Etik ve futbol
Türkiye'de futbol adına bütün kötülüklerin kaynağını F.Bahçe ve başkanı Aziz Yıldırım'da görenler sadece kendi işlerine gelen olaylara bakıp yorumluyorlar. Türkiye'deki çarpıklığın, hukuksuzluğun üzerine gitmek yerine körü körüne bir Fenerbahçe düşmanlığı körüklüyorlar. Arşivlerdeki yazılarını unutup, sadece bir Fenerbahçe düşmanlığında birleştikleri için, 'Haluk Ulusoycu' kesilebiliyorlar. Bu çifte standartın bir örneğine geçen hafta Kayserispor maçı öncesinde yine tanık olduk. Galatasaray'ın işbilir, müteahhit yöneticisi Adnan Polat, maçtan önce yerel bir kanala çıkıp Kayserispor'un iki oyuncusuyla anlaştıklarını açıklıyor. Bunlardan biri Mondragon'la karşı karşıya kaldığı iki pozisyonda topu dışarı atan, Song'un kendisini ceza sahası içinde çelmeleyip düşürmesine "Penaltı değil" yorumu yapan Gökhan...

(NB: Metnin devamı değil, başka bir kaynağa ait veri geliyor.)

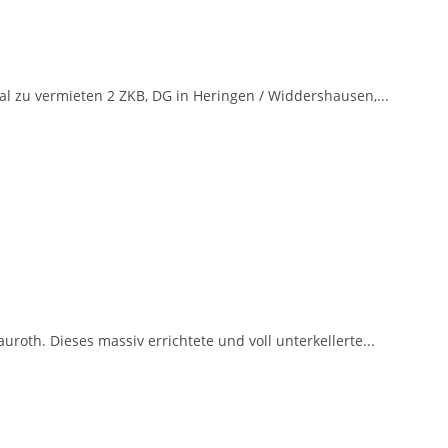
l zu vermieten 2 ZKB, DG in Heringen / Widdershausen,...
roth. Dieses massiv errichtete und voll unterkellerte...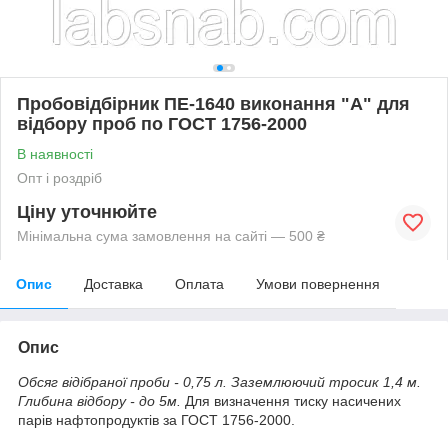
Пробовідбірник ПЕ-1640 виконання "А" для
відбору проб по ГОСТ 1756-2000
В наявності
Опт і роздріб
Ціну уточнюйте
Мінімальна сума замовлення на сайті — 500 ₴
Опис
Доставка
Оплата
Умови повернення
Опис
Обсяг відібраної проби - 0,75 л. Заземлюючий тросик 1,4 м.
Глибина відбору - до 5м.
Для визначення тиску насичених
парів нафтопродуктів за ГОСТ 1756-2000.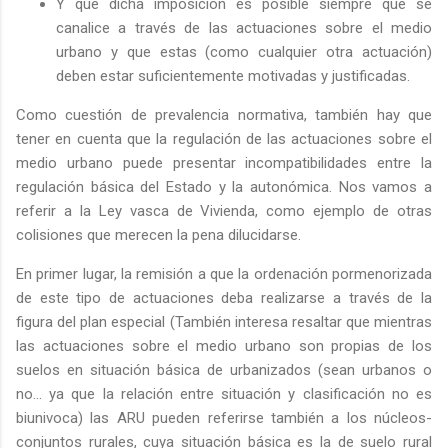
Y que dicha imposición es posible siempre que se
canalice a través de las actuaciones sobre el medio
urbano y que estas (como cualquier otra actuación)
deben estar suficientemente motivadas y justificadas.
Como cuestión de prevalencia normativa, también hay que
tener en cuenta que la regulación de las actuaciones sobre el
medio urbano puede presentar incompatibilidades entre la
regulación básica del Estado y la autonómica. Nos vamos a
referir a la Ley vasca de Vivienda, como ejemplo de otras
colisiones que merecen la pena dilucidarse.
En primer lugar, la remisión a que la ordenación pormenorizada
de este tipo de actuaciones deba realizarse a través de la
figura del plan especial (También interesa resaltar que mientras
las actuaciones sobre el medio urbano son propias de los
suelos en situación básica de urbanizados (sean urbanos o
no… ya que la relación entre situación y clasificación no es
biunivoca) las ARU pueden referirse también a los núcleos-
conjuntos rurales, cuya situación básica es la de suelo rural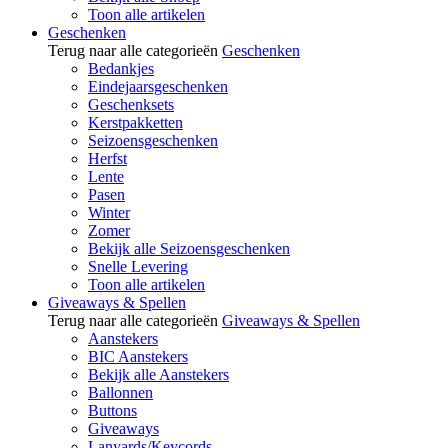
Toon alle artikelen
Geschenken
Terug naar alle categorieën
Geschenken
Bedankjes
Eindejaarsgeschenken
Geschenksets
Kerstpakketten
Seizoensgeschenken
Herfst
Lente
Pasen
Winter
Zomer
Bekijk alle Seizoensgeschenken
Snelle Levering
Toon alle artikelen
Giveaways & Spellen
Terug naar alle categorieën
Giveaways & Spellen
Aanstekers
BIC Aanstekers
Bekijk alle Aanstekers
Ballonnen
Buttons
Giveaways
Lanyards/Keycords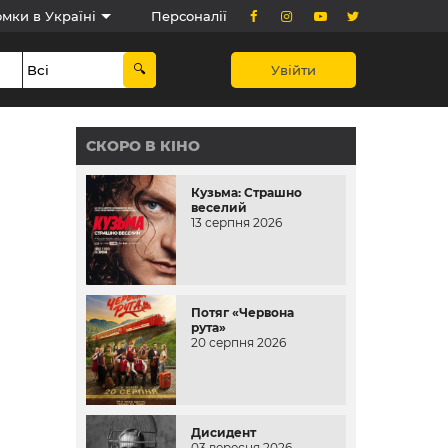
мки в Україні
Персоналії
Увійти
СКОРО В КІНО
Кузьма: Страшно
веселий
13 серпня 2026
Потяг «Червона
рута»
20 серпня 2026
Дисидент
03 вересня 2026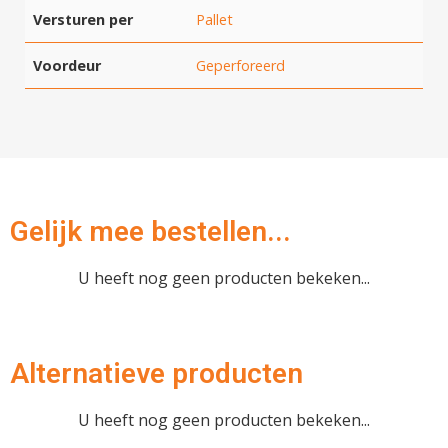
Versturen per
Pallet
Hartelijk dank!
Voordeur
Geperforeerd
Dit product is succesvol toegevoegd
aan uw winkelwagen!
Gelijk mee bestellen...
Verder winkelen
U heeft nog geen producten bekeken...
Afrekenen
Alternatieve producten
U heeft nog geen producten bekeken...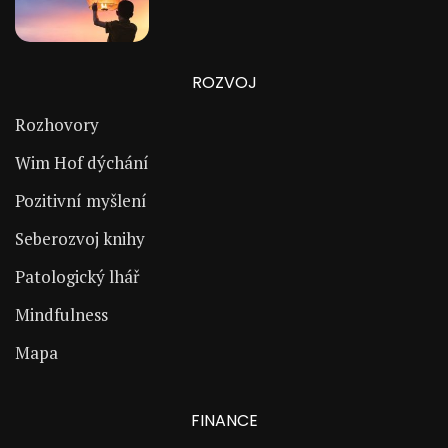
ROZVOJ
Rozhovory
Wim Hof dýchání
Pozitivní myšlení
Seberozvoj knihy
Patologický lhář
Mindfulness
Mapa
FINANCE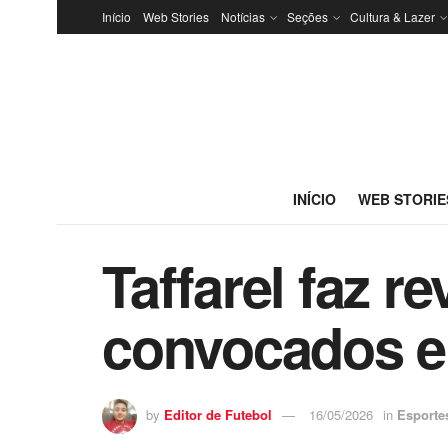
Início
Web Stories
Notícias
Seções
Cultura & Lazer
INÍCIO
WEB STORIE
Taffarel faz r
convocados e
by
Editor de Futebol
16/05/2026
in
Esporte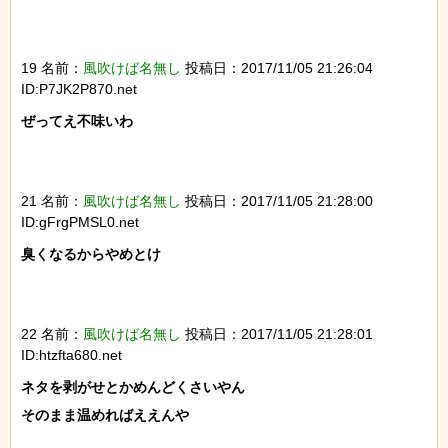
19 名前：
風吹けば名無し
投稿日：2017/11/05 21:26:04
ID:P7JK2P870.net
ぜってえ不味いわ

21 名前：
風吹けば名無し
投稿日：2017/11/05 21:28:00
ID:gFrgPMSL0.net
臭くなるからやめとけ

22 名前：
風吹けば名無し
投稿日：2017/11/05 21:28:01
ID:htzfta680.net
ネタを剥がせとかめんどくさいやん

そのまま温めればええんや
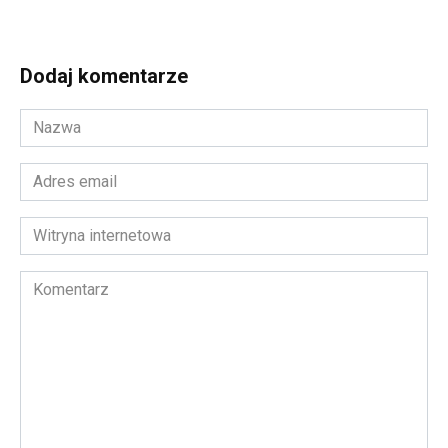
Dodaj komentarze
Nazwa
*
Adres
email
*
Witryna
internetowa
Komentarz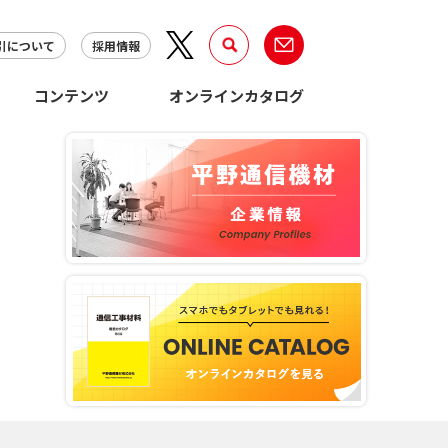
引について
採用情報
コンテンツ
オンラインカタログ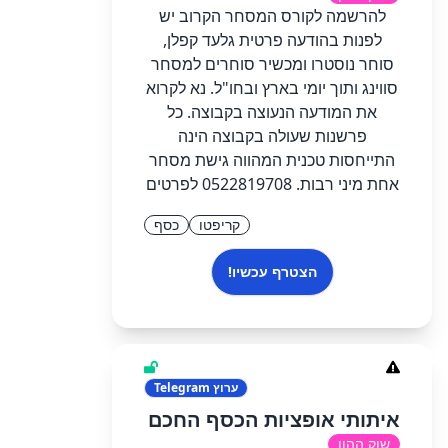
להרשמה לקורס המסחר הקרוב יש
לפנות בהודעה פרטית גלעד קפלן,
סוחר נוסטרו ומכשיר סוחרים למסחר
סווינג ותוך יומי בארץ ובחו"ל. נא לקרוא
את המודעה הנעוצה בקבוצה. כל
פרשנות שעולה בקבוצה הינה
התייחסות טכנית המהווה גישת מסחר
אחת מיני רבות. 0522819708 לפרטים
קריפטו
כסף
הצטרף עכשיו!
ערוץ
Telegram
איתותי אופציות הכסף החכם
שוק ההון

POLAT'I GÖRMEZDEN GELİYORLAR Rakip takımın iki oyuncusuna maç öncesi transfer teklifi yapıp anlaştığını açıklayan Fenerbahçe yöneticileri olsaydı, Birleşik Cephe'nin sözcüleri demediklerini bırakmazlardı. Fenerbahçe'nin ne etik dışılığı, ne şikeciliği kalırdı. Ama konu G.Saray ve Adnan Polat olunca 'tıs' oluyorlar. Aziz Yıldırım'ın her açığının peşinde koşanlar, Adnan Polat'ın klasik ve eskimiş yöntemlerini görmezden geliyorlar. Tıpkı Kayserisporlu iki futbolcuya maçtan önce yaptığı transfer teklifini görmemeleri gibi.
FENER'E ASLAN; G.SARAY'A KEDİ Maçtan önce rakibin oyuncusuna transfer teklifi yapmanın etik kurallarla bağdaşıp bağdaşmadığını kimse tartışmıyor. Konu ustalıkla örtülüyor. Tıpkı Song'un Gökhan'a yaptığı ve hakemin görmezden geldiği penaltı pozisyonu gibi. F.Bahçe aleyhine olan her konuda aslan kesilenler, G.Saray'a karşı kedi oluveriyor. Sonra da kalkıp Türkiye'de futbolun kirliliğinden ve tribün teröründen söz ediyorlar. Siz tek taraflı, yanlı yorumlar yaptığınız sürece tribündeki adam da bildiğini okur elbette. Temiz futbol istiyorsak işe önce medyadan başlayalım.